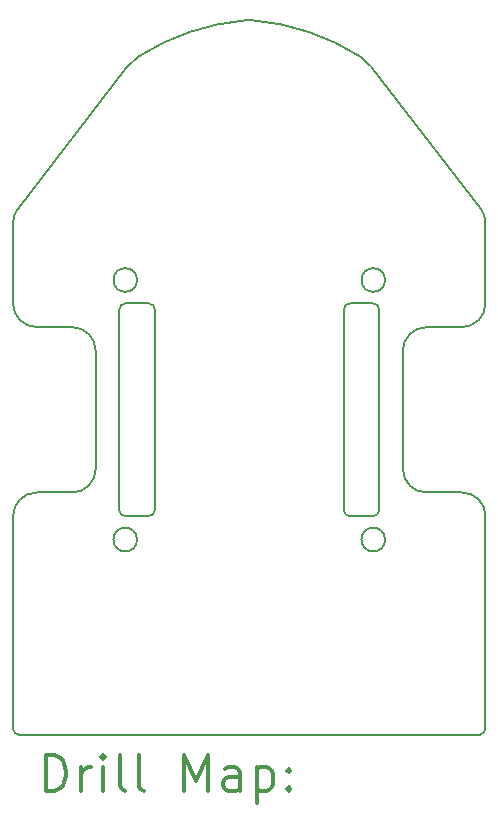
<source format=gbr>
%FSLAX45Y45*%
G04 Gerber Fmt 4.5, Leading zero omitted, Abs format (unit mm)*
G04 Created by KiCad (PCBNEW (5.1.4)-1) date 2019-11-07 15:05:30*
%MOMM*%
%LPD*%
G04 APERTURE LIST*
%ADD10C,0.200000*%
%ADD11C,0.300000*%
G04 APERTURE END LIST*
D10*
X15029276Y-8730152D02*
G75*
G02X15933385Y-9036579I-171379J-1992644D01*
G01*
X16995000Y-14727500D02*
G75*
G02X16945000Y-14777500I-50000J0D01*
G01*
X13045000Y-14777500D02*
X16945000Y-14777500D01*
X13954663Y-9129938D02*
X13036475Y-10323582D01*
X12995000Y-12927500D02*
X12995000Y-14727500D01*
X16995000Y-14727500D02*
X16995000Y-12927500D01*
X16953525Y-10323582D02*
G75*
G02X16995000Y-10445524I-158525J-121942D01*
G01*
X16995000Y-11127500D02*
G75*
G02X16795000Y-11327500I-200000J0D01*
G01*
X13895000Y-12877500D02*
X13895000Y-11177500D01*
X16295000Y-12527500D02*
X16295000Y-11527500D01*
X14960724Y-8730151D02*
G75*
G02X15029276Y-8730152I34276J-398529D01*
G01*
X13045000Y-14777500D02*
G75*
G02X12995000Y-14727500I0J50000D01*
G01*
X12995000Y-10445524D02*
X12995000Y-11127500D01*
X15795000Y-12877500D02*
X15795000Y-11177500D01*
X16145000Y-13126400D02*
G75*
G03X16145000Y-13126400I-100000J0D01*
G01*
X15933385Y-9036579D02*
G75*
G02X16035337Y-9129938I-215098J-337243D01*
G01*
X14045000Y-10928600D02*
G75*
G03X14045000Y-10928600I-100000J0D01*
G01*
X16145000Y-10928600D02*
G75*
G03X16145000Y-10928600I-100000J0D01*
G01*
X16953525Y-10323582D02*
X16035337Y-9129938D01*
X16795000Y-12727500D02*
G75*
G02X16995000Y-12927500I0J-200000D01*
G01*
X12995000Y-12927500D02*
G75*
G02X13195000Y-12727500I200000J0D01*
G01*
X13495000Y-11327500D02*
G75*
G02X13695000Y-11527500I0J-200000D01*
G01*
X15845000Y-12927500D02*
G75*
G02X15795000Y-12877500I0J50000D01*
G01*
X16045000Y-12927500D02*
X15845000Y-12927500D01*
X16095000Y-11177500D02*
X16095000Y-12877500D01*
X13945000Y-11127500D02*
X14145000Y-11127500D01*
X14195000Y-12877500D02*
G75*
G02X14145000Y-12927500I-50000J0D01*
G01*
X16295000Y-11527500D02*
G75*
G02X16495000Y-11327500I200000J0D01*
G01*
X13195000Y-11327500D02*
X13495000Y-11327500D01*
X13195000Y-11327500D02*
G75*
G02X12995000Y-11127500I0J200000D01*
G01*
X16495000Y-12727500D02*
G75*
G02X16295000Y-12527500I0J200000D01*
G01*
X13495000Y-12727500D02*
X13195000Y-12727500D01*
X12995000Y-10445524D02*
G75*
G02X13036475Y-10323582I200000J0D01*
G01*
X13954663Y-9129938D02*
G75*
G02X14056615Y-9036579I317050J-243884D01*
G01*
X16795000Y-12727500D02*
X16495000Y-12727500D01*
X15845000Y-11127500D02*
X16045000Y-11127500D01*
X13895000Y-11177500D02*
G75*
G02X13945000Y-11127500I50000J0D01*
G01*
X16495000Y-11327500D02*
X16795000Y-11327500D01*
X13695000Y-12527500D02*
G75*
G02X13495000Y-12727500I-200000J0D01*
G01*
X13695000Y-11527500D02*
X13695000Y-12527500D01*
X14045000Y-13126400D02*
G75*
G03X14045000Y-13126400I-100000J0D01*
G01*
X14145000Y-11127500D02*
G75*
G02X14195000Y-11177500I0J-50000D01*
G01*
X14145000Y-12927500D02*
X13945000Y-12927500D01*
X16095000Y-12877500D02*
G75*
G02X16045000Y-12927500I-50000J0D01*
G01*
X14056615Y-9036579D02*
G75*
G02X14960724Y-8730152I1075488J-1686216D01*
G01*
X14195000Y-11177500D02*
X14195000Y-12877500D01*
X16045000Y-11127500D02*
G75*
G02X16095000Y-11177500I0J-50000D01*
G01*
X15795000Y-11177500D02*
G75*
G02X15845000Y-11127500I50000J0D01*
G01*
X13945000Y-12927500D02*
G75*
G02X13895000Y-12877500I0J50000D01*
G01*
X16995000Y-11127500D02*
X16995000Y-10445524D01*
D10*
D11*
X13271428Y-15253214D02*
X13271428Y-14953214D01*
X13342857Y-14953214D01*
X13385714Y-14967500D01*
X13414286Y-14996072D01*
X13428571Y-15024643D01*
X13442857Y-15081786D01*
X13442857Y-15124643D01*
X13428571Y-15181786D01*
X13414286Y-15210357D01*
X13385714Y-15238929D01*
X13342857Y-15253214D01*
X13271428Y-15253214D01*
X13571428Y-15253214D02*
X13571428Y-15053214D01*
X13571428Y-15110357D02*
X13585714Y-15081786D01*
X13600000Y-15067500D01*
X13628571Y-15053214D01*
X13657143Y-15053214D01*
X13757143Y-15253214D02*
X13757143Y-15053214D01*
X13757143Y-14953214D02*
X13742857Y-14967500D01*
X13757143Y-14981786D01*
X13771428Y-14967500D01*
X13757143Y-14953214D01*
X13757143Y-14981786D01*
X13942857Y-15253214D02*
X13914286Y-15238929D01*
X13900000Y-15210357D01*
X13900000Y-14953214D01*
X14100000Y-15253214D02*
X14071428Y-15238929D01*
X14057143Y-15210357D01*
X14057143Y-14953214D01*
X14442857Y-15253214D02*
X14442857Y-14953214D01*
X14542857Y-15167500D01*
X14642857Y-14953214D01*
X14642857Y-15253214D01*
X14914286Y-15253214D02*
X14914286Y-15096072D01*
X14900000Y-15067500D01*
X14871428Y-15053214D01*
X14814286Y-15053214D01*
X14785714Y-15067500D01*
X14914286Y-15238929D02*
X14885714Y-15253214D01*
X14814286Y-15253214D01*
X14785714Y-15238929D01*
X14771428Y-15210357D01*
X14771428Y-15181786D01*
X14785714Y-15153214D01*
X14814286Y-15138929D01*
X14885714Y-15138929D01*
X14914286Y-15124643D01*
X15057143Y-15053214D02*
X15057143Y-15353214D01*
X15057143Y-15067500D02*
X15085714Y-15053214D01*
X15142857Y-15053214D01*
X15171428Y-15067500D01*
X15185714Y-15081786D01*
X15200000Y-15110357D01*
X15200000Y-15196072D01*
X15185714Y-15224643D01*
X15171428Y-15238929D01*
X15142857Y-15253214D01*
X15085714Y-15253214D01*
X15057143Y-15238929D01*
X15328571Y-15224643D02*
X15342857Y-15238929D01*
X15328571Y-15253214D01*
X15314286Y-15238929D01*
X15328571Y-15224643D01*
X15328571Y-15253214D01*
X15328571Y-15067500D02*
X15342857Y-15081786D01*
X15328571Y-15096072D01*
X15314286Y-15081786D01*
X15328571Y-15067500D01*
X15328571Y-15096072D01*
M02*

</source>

» Work item:
Throughout the material above, find each line with "format" and return it.

» Solution to this problem:
<source format=gbr>
G04 Gerber Fmt 4.5, Leading zero omitted, Abs format (unit mm)*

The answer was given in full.